Instructions for the task — Leave every image out, and print the remaining lines below exactly.

Task material —
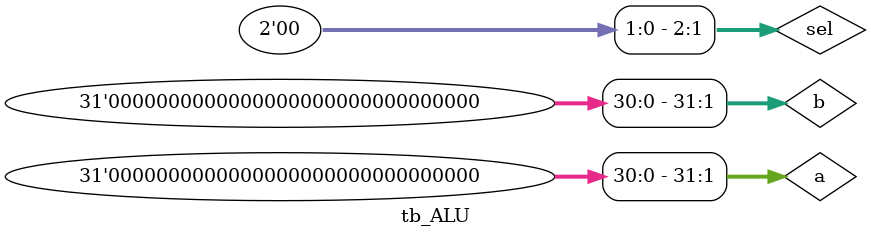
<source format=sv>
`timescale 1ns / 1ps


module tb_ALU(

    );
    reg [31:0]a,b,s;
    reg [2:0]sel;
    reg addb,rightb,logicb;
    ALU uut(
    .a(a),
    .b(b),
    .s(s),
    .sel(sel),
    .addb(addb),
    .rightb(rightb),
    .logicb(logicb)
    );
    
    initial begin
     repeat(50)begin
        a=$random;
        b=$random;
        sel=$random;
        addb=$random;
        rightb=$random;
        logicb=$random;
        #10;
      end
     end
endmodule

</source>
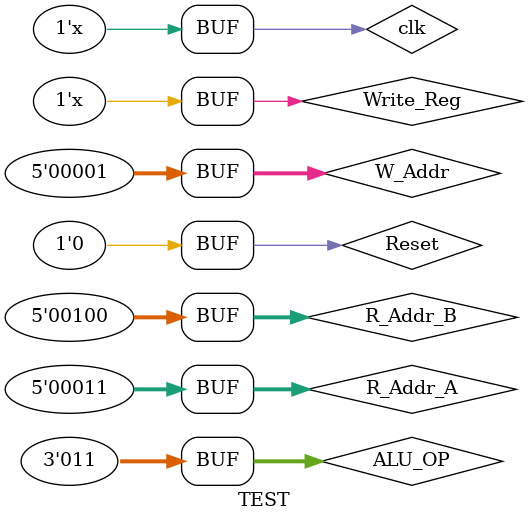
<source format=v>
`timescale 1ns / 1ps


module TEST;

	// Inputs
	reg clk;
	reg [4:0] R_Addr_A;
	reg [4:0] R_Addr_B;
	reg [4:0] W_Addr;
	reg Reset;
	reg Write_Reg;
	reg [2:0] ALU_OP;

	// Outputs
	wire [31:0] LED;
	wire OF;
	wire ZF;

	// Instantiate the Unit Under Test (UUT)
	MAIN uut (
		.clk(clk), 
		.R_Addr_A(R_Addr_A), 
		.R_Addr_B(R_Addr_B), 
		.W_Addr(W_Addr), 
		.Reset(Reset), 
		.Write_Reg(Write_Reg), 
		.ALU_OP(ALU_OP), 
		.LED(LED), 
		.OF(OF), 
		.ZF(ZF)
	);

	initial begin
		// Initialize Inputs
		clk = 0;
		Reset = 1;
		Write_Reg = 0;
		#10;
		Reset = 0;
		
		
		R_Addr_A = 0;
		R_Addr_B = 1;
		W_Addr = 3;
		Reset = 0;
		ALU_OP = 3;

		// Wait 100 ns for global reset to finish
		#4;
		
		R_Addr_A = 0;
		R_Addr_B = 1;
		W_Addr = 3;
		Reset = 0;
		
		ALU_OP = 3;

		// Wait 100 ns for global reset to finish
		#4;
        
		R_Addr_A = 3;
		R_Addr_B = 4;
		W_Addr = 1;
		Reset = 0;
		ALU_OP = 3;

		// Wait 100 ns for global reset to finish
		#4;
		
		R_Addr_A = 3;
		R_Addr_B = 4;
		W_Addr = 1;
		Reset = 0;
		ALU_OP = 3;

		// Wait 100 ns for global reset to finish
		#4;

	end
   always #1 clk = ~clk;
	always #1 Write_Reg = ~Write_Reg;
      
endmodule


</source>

Written solution —
<source format=sv>
`timescale 1ns / 1ps


module tb_ALU(

    );
    reg [31:0]a,b,s;
    reg [2:0]sel;
    reg addb,rightb,logicb;
    ALU uut(
    .a(a),
    .b(b),
    .s(s),
    .sel(sel),
    .addb(addb),
    .rightb(rightb),
    .logicb(logicb)
    );
    
    initial begin
     repeat(50)begin
        a=$random;
        b=$random;
        sel=$random;
        addb=$random;
        rightb=$random;
        logicb=$random;
        #10;
      end
     end
endmodule

</source>
<source format=v>
`timescale 1ns / 1ps


module TEST;

	// Inputs
	reg clk;
	reg [4:0] R_Addr_A;
	reg [4:0] R_Addr_B;
	reg [4:0] W_Addr;
	reg Reset;
	reg Write_Reg;
	reg [2:0] ALU_OP;

	// Outputs
	wire [31:0] LED;
	wire OF;
	wire ZF;

	// Instantiate the Unit Under Test (UUT)
	MAIN uut (
		.clk(clk), 
		.R_Addr_A(R_Addr_A), 
		.R_Addr_B(R_Addr_B), 
		.W_Addr(W_Addr), 
		.Reset(Reset), 
		.Write_Reg(Write_Reg), 
		.ALU_OP(ALU_OP), 
		.LED(LED), 
		.OF(OF), 
		.ZF(ZF)
	);

	initial begin
		// Initialize Inputs
		clk = 0;
		Reset = 1;
		Write_Reg = 0;
		#10;
		Reset = 0;
		
		
		R_Addr_A = 0;
		R_Addr_B = 1;
		W_Addr = 3;
		Reset = 0;
		ALU_OP = 3;

		// Wait 100 ns for global reset to finish
		#4;
		
		R_Addr_A = 0;
		R_Addr_B = 1;
		W_Addr = 3;
		Reset = 0;
		
		ALU_OP = 3;

		// Wait 100 ns for global reset to finish
		#4;
        
		R_Addr_A = 3;
		R_Addr_B = 4;
		W_Addr = 1;
		Reset = 0;
		ALU_OP = 3;

		// Wait 100 ns for global reset to finish
		#4;
		
		R_Addr_A = 3;
		R_Addr_B = 4;
		W_Addr = 1;
		Reset = 0;
		ALU_OP = 3;

		// Wait 100 ns for global reset to finish
		#4;

	end
   always #1 clk = ~clk;
	always #1 Write_Reg = ~Write_Reg;
      
endmodule


</source>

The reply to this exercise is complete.